С лечением, с больницей, с врачами тоже было не легче. Бесплатное лечение было малоэффективно. В больницах врачи были равнодушны. Отблагодарить их, и вызвать тем самым в них энтузиазм и интерес к своему горю, я не могла. Денег не было. Хорошо, что течение болезни законсервировалось. И оставалось относительно стабильным.
И единственная радость в моей жизни была моя дочка-инвалид. Она была очень красивая девочка. И напоминала меня в молодости. Я тоже слыла в школе и студенткой самой красивой девочкой.
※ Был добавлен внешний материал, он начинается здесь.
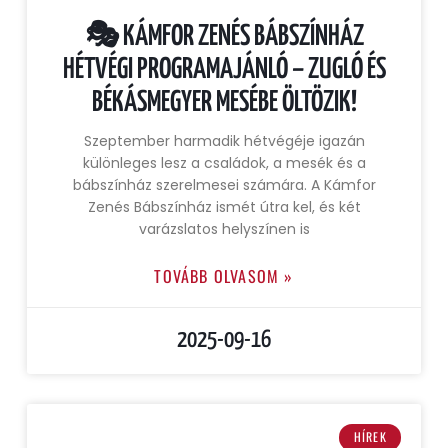
🎭 KÁMFOR ZENÉS BÁBSZÍNHÁZ
HÉTVÉGI PROGRAMAJÁNLÓ – ZUGLÓ ÉS
BÉKÁSMEGYER MESÉBE ÖLTÖZIK!
Szeptember harmadik hétvégéje igazán
különleges lesz a családok, a mesék és a
bábszínház szerelmesei számára. A Kámfor
Zenés Bábszínház ismét útra kel, és két
varázslatos helyszínen is
TOVÁBB OLVASOM »
2025-09-16
HÍREK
И если бы моя дорогая и любимая дочка не страдала своей недвижимостью, то жизнь моя была бы совсем другой. Сейчас же моя жизнь была полностью посвящена моей дочке-инвалиду. Я искала все возможности, чтобы развить ее таланты. Ноги ей не подчинялись. Тело тоже не очень поддавалось, как и руки. Но у нее был блестящий математический ум и прекрасный голос. Я буквально на коленях, вымолила в социальном отделе бесплатную машину, чтобы ее возили в вокальный бесплатный кружок, где учили пению. Школьный курс я сама с ней проходила – без учителей.
Я сама ездила по математическим школам и искала учителя математики, который согласился бы с ней заниматься математикой, за маленькие деньги. И один такой преподаватель математики согласился. Он любил не только математику, но и людей. И имел большое и доброе сердце. Но он еще и был ученый. Хотел написать диссертацию по разработке методики обучения математике, с такими детьми-инвалидами. Несколько лет он разрабатывал эту методику вместе с моей дочкой. Совершенно бесплатно. Итогом его работы стала диссертация на эту тему. Защитившись, он ушел из школы в педагогический институт, на кафедру. К сожалению, таланты дочки – как их не развивай – не могли бы ее прокормить в будущем.
Девочка, привязанная к креслу, не могущая управлять своими руками и ногами, кому она нужна была в этой реальной, жестокой, рыночной жизни? Как можно было использовать ее математические способности в этом положении?
Как можно было использовать ее красивый голос в этом положении? Только если в метро ходить, да просить милостыню. Да ведь известно, что там мафия попрошаек – инвалидов. Это целый грязный бизнес, основанный на страданиях инвалидов и жалости людей к ним. Все схвачено. И если я пойду с инвалидом-колясочником в метро, то меня не милиция прогонит, а сама «мафия попрошаек».
Так что все ее таланты были как бы для самоутверждения моей дочки-инвалида. Чтобы она чувствовала себя тоже отчасти человеком. А мне ее таланты приносили бескорыстную радость.